Après le Ghana, l’Afrique du Sud va-t-elle se soumettra aux injonctions des fonds vautours ?
Contrairement au Ghana, l’Afrique du Sud ne semble pas prête à céder aux exigences du hedge fund NML-Capital, filiale d’Elliot Capital contrôlée par le milliardaire américain, Paul Singer, l’un des plus gros financiers du Parti républicain, proche de George W. Bush. Le NML avait fait, on s’en souvient, main basse sur la frégate argentine Libertad, dans le port de Tema, au Ghana, avec l’accord d’un juge ghanéen. Basé aux îles Caïmans, ce fonds vautour filiale d’Elliot CapitAL, tente de récupérer les 370 millions de dollars placés en bons du trésor argentins avant le naufrage financier de 2001. Avant la « prise » de Tema, Elliot Capital avait fait 28 tentatives infructueuses de saisies des biens argentins à l’étranger. La Libertad est un célèbre navire école avec plus 330 marins à bord dont 280 ont finalement été rapatriés à Buenos Aires, le 25 octobre, après trois semaines de rétention à bord. Le commandant de bord et 40 hommes sont toujours retenus en « otages ».
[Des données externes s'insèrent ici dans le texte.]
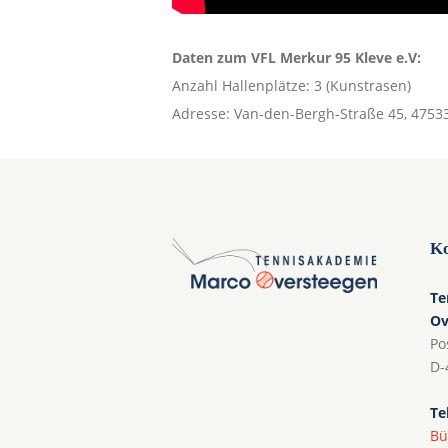
Daten zum VFL Merkur 95 Kleve e.V:
Anzahl Hallenplätze: 3 (Kunstrasen)
Adresse: Van-den-Bergh-Straße 45, 4753
Ko
Te
Ov
Po
D-
Te
Bü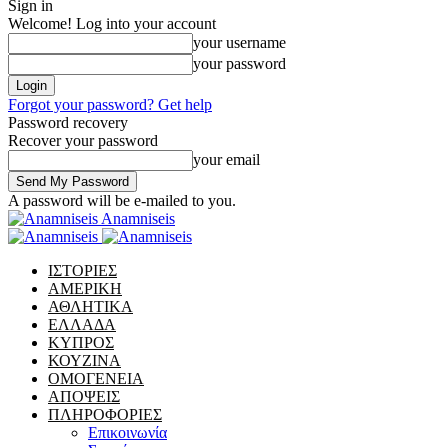
Sign in
Welcome! Log into your account
your username
your password
Forgot your password? Get help
Password recovery
Recover your password
your email
A password will be e-mailed to you.
Anamniseis
ΙΣΤΟΡΙΕΣ
ΑΜΕΡΙΚΗ
ΑΘΛΗΤΙΚΑ
ΕΛΛΑΔΑ
ΚΥΠΡΟΣ
ΚΟΥΖΙΝΑ
ΟΜΟΓΕΝΕΙΑ
ΑΠΟΨΕΙΣ
ΠΛΗΡΟΦΟΡΙΕΣ
Επικοινωνία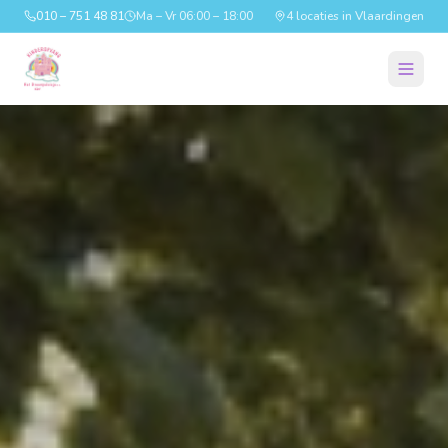
010 – 751 48 81
Ma – Vr 06:00 – 18:00
4 locaties in Vlaardingen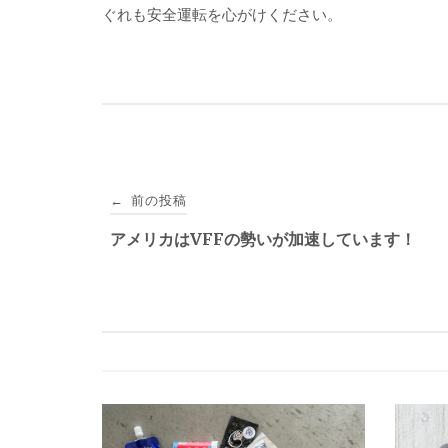
ぐれも安全運転を心がけください。
投
前の投稿
←
稿
アメリカはVFFの勢いが加速しています！
ナ
ビ
ゲ
ー
シ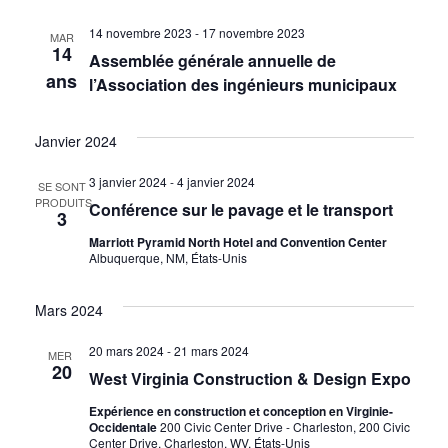
14 novembre 2023
-
17 novembre 2023
MAR
14
Assemblée générale annuelle de
ans
l’Association des ingénieurs municipaux
Janvier 2024
3 janvier 2024
-
4 janvier 2024
SE SONT
PRODUITS
Conférence sur le pavage et le transport
3
Marriott Pyramid North Hotel and Convention Center
Albuquerque, NM, États-Unis
Mars 2024
20 mars 2024
-
21 mars 2024
MER
20
West Virginia Construction & Design Expo
Expérience en construction et conception en Virginie-
Occidentale
200 Civic Center Drive - Charleston, 200 Civic
Center Drive, Charleston, WV, États-Unis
En Afrique du Sud, c’est autour de la corvette Ara Espora d’être dans la ligne de mire d’Elliot Capital. Ce navire avait dû abandonner les manœuvres navales conjointes, Atlassur IX, avec l’Afrique du Sud, le Brésil et l’Uruguay pour cause d’avarie et est immobilisé pour réparation à la base navale de Simontown. Dans son cas, le fonds vautour aura, sans doute, beaucoup plus de difficultés à faire effectuer la saisie, si jamais il y arrive. Les ministres sud-africain et argentin des Affaires étrangères se sont rencontrés à l’occasion de la réunion bilatérale de coopération entre les deux pays. Il a, bien sûr, aussi été question du sort de la corvette. La loi internationale de saisie ne s’applique pas aux navires de guerre, comme le souligne le ministre argentin, Hector Timerman. Mais, plus important encore, contrairement au Ghana, l’Afrique du Sud et l’Argentine ont des liens politiques forts et anciens qui laissent supposer qu’Elliot Capital n’arrivera pas à ses fins. En outre, les pratiques d’Elliot Capital sont déjà connues en Afrique du sud où le fonds s’était lancé dans quelques tentatives financières toxiques.
Il est rare, cependant, que les fonds vautours, dont Elliot Capital est l’un des plus importants selon Wall Street, bénéficie de jugements favorables comme au Ghana. Dans son ouvrage Default and lessons from a decade of crisis, l’économiste et banquier argentin Federico Sturzenegger mentionne 35 cas en vingt ans dont six seulement ont récupéré 100% de la valeur nominale des bonds. Elliot Capital est le spécialiste de ce type d’opération financière et se retrouve aujourd’hui en contentieux avec plusieurs pays, dont le Congo, la Côte d’Ivoire, le Nicaragua et le Turkmenistan, outre l’Argentine.
Le danger que représentent les pratiques des fonds privés pour la souveraineté des États est réel. Hernan Lorenzino, le ministre argentin de l’Économie, l’a rappelé aux ministres des Finances du G20, réunis le 5 novembre dernier à Mexico. « Il y a quelques années, on nous prenait pour des fous lorsqu’on alertait sur les hedge funds, aujourd’hui on doit reconnaître que nous avions raison et que la question est à l’ordre du jour », a-t-il déclaré. Selon lui, « l’engagement total et immédiatement mis en œuvre du G2O est essentiel pour réduire les risques spéculatifs dont tous les États sont victimes. » Se référant aux fonds d’investissement qui détiennent des bonds souverains achetés à prix « soldés » à des pays pauvres en difficulté généralement déjà étouffés par le FMI, et qui exigent le paiement total de leur valeur initiale et de leurs intérêts, il a dénoncé « le comportement abusif des fonds vautours qui vont à l’encontre de tous les principes et toutes les règles qui président à la dette souveraine et à la loi internationale, font pression sur différents tribunaux et obtiennent des résultats qui ne font que contribuer à encourager d’autres attaques spéculatives. » C’est une question qui doit préoccuper l’ensemble des pays, pas seulement l’Argentine, a-t-il insisté.